*** Opening of Data ***
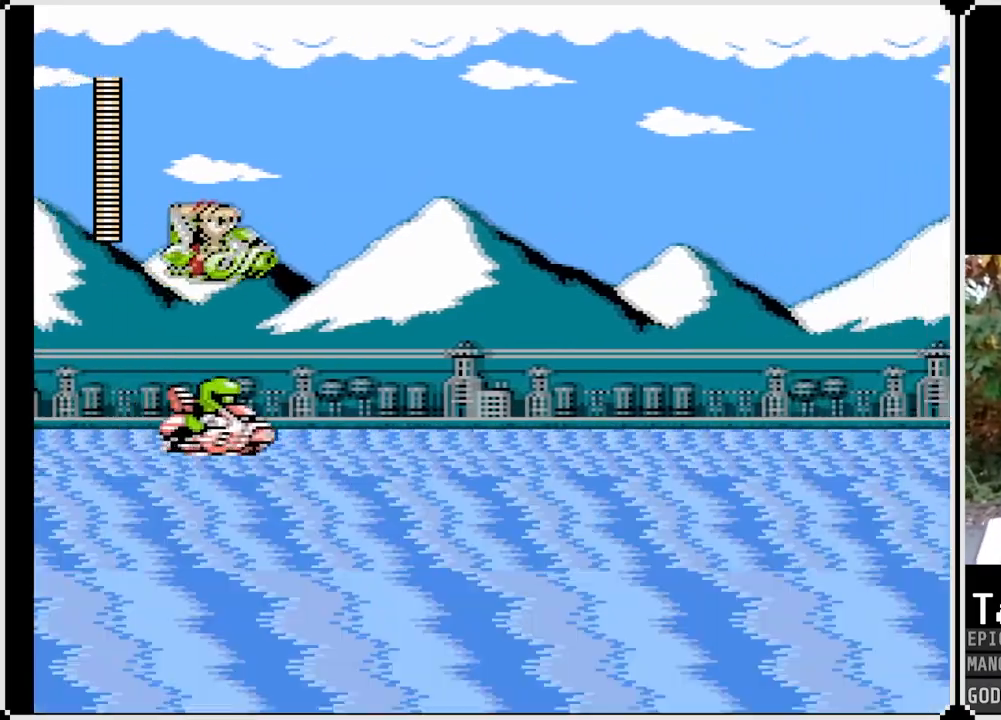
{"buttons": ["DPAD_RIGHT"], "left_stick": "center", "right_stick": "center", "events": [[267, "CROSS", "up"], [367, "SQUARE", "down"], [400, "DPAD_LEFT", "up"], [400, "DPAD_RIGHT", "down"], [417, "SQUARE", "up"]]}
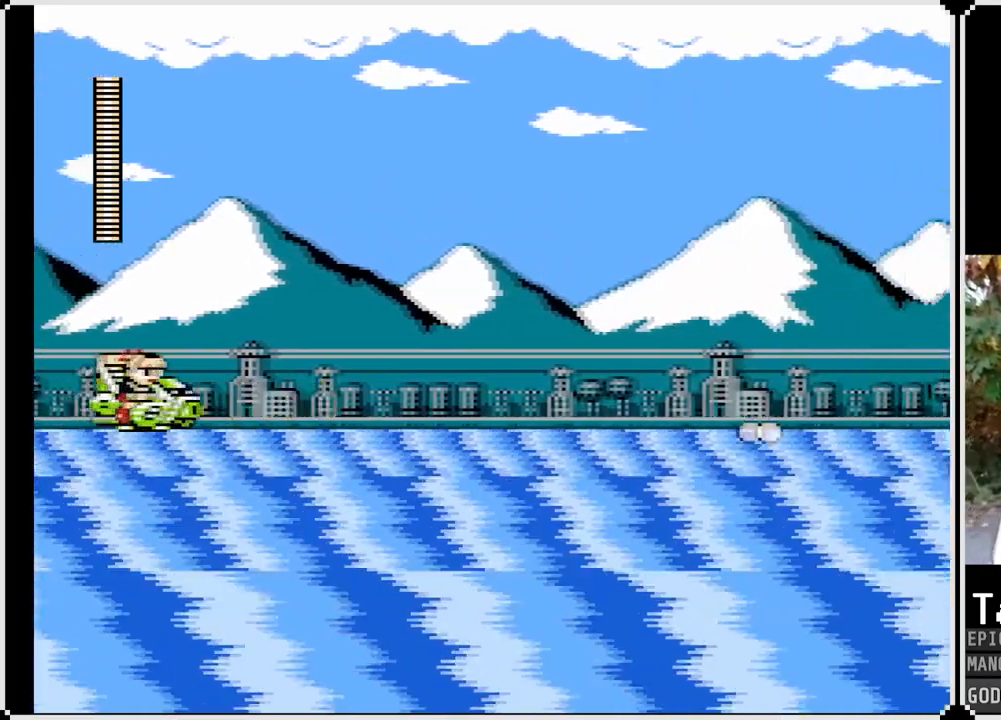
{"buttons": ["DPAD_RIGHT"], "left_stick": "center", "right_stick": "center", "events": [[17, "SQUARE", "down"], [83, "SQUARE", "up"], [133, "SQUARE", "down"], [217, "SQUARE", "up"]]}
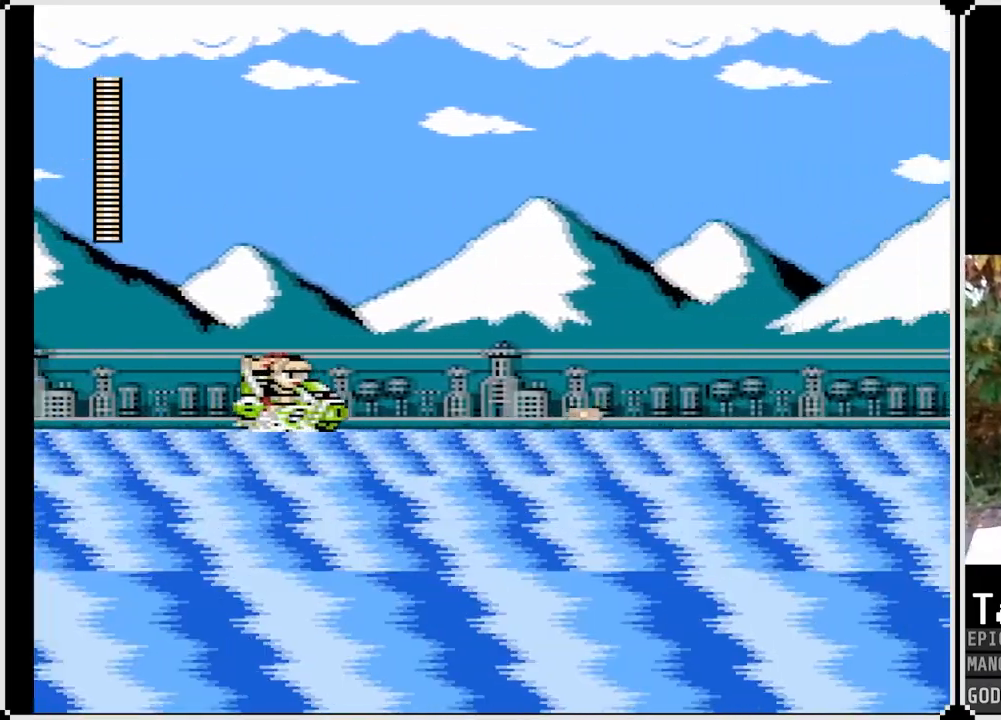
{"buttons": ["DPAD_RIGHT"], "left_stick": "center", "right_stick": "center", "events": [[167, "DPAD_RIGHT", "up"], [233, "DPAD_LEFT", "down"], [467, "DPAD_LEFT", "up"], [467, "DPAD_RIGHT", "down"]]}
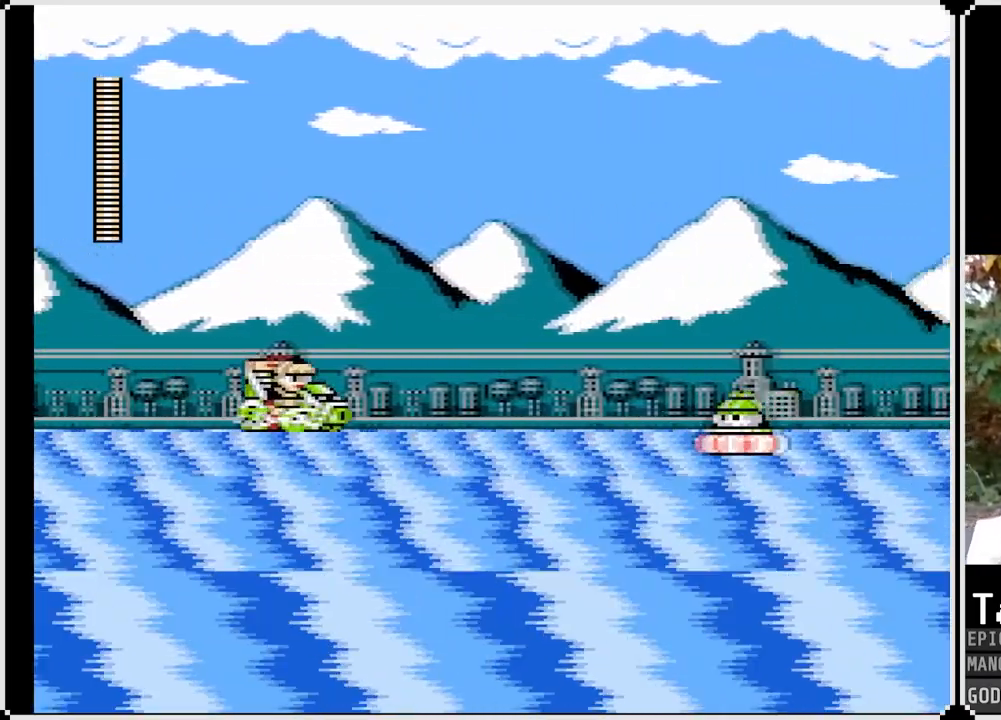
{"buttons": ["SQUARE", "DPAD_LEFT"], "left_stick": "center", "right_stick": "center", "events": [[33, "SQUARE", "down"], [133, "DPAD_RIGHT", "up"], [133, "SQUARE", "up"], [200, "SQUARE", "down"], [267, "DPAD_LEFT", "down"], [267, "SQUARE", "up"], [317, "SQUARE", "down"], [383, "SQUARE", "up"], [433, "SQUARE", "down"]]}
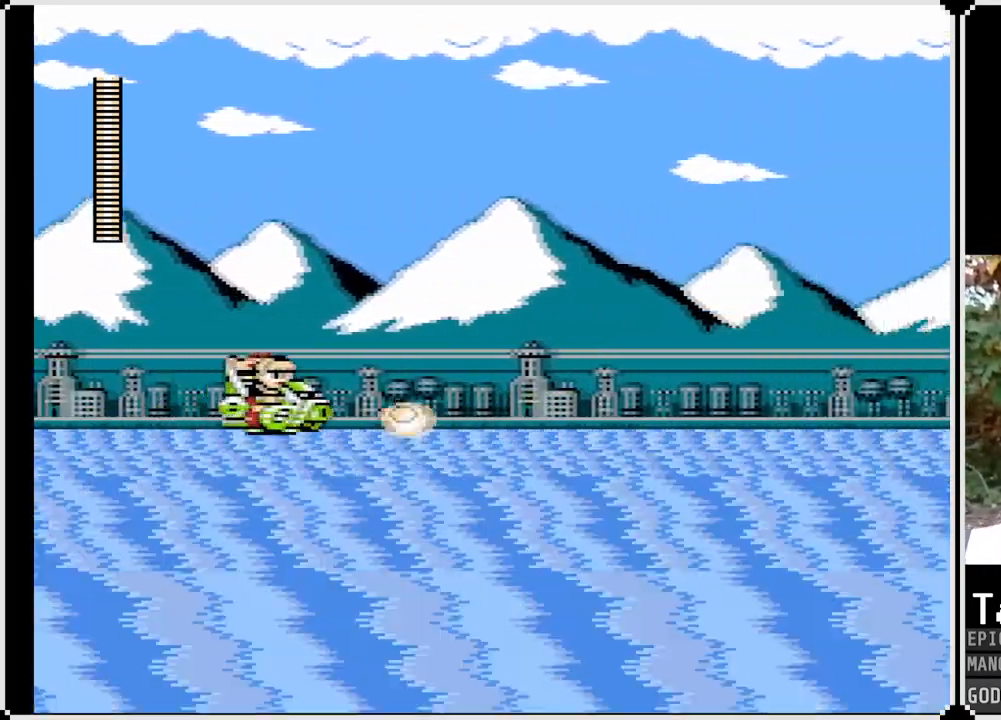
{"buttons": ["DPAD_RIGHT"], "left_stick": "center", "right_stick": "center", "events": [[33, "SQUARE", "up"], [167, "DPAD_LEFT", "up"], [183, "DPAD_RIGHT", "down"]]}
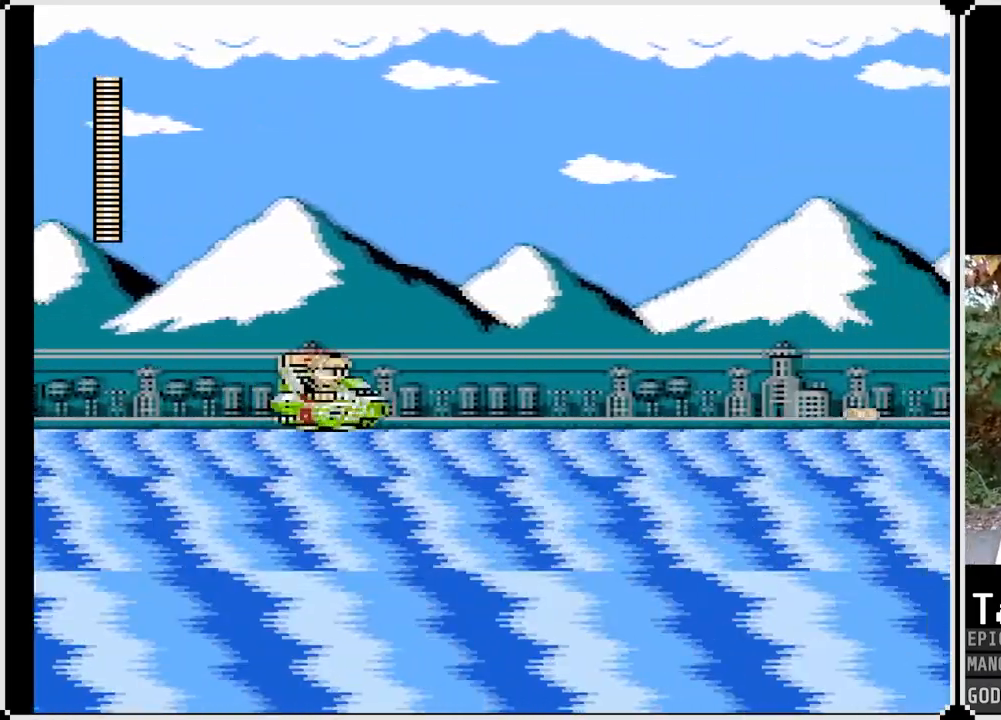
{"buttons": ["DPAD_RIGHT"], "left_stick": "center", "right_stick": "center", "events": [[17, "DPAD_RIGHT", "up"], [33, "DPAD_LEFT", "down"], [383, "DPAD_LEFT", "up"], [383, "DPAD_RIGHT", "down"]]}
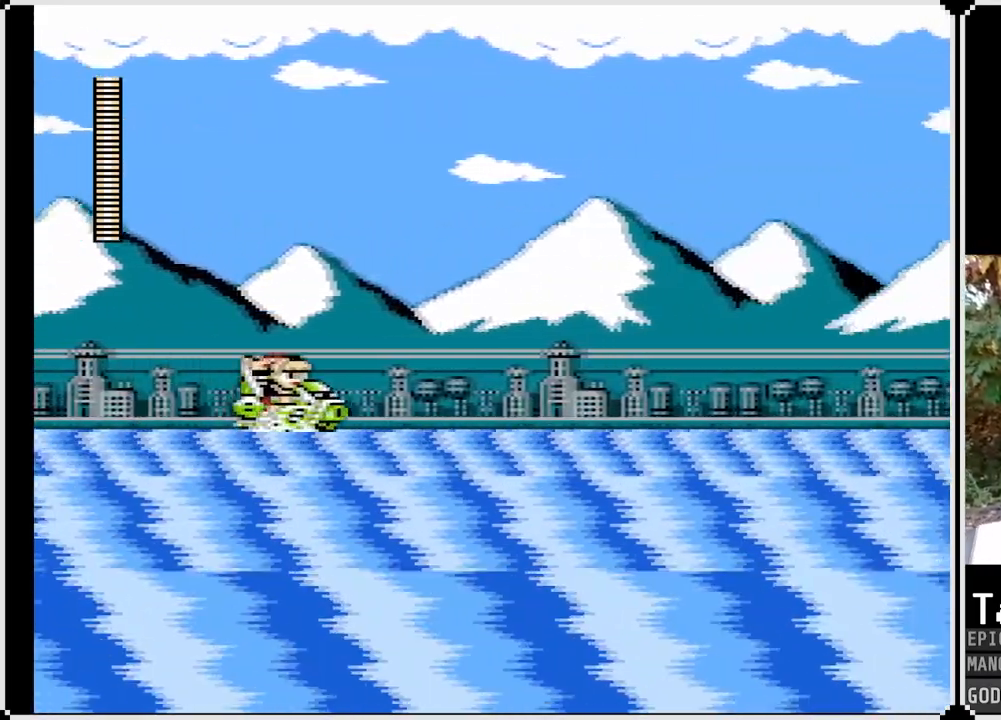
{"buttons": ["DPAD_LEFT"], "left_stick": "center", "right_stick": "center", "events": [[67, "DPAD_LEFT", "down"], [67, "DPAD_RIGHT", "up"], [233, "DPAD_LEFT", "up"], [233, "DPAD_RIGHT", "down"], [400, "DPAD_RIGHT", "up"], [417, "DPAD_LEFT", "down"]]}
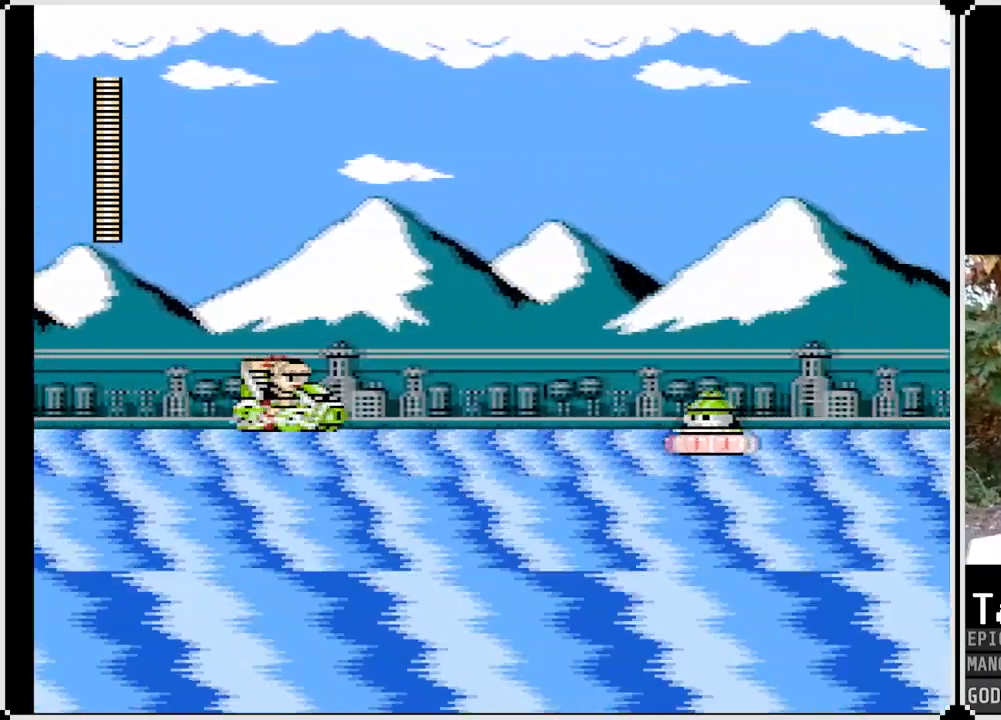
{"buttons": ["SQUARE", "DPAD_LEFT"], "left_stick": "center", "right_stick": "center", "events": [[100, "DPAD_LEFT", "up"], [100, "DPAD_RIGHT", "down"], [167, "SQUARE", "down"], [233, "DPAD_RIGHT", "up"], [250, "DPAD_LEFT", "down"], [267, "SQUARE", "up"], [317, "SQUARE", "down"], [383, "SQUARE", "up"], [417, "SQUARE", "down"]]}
*** Close of Data ***
__Problem requirements__. All of the data gets printed again exactly; the pictures do not.

__The completed task__.
{"buttons": ["DPAD_RIGHT"], "left_stick": "center", "right_stick": "center", "events": [[267, "CROSS", "up"], [367, "SQUARE", "down"], [400, "DPAD_LEFT", "up"], [400, "DPAD_RIGHT", "down"], [417, "SQUARE", "up"]]}
{"buttons": ["DPAD_RIGHT"], "left_stick": "center", "right_stick": "center", "events": [[17, "SQUARE", "down"], [83, "SQUARE", "up"], [133, "SQUARE", "down"], [217, "SQUARE", "up"]]}
{"buttons": ["DPAD_RIGHT"], "left_stick": "center", "right_stick": "center", "events": [[167, "DPAD_RIGHT", "up"], [233, "DPAD_LEFT", "down"], [467, "DPAD_LEFT", "up"], [467, "DPAD_RIGHT", "down"]]}
{"buttons": ["SQUARE", "DPAD_LEFT"], "left_stick": "center", "right_stick": "center", "events": [[33, "SQUARE", "down"], [133, "DPAD_RIGHT", "up"], [133, "SQUARE", "up"], [200, "SQUARE", "down"], [267, "DPAD_LEFT", "down"], [267, "SQUARE", "up"], [317, "SQUARE", "down"], [383, "SQUARE", "up"], [433, "SQUARE", "down"]]}
{"buttons": ["DPAD_RIGHT"], "left_stick": "center", "right_stick": "center", "events": [[33, "SQUARE", "up"], [167, "DPAD_LEFT", "up"], [183, "DPAD_RIGHT", "down"]]}
{"buttons": ["DPAD_RIGHT"], "left_stick": "center", "right_stick": "center", "events": [[17, "DPAD_RIGHT", "up"], [33, "DPAD_LEFT", "down"], [383, "DPAD_LEFT", "up"], [383, "DPAD_RIGHT", "down"]]}
{"buttons": ["DPAD_LEFT"], "left_stick": "center", "right_stick": "center", "events": [[67, "DPAD_LEFT", "down"], [67, "DPAD_RIGHT", "up"], [233, "DPAD_LEFT", "up"], [233, "DPAD_RIGHT", "down"], [400, "DPAD_RIGHT", "up"], [417, "DPAD_LEFT", "down"]]}
{"buttons": ["SQUARE", "DPAD_LEFT"], "left_stick": "center", "right_stick": "center", "events": [[100, "DPAD_LEFT", "up"], [100, "DPAD_RIGHT", "down"], [167, "SQUARE", "down"], [233, "DPAD_RIGHT", "up"], [250, "DPAD_LEFT", "down"], [267, "SQUARE", "up"], [317, "SQUARE", "down"], [383, "SQUARE", "up"], [417, "SQUARE", "down"]]}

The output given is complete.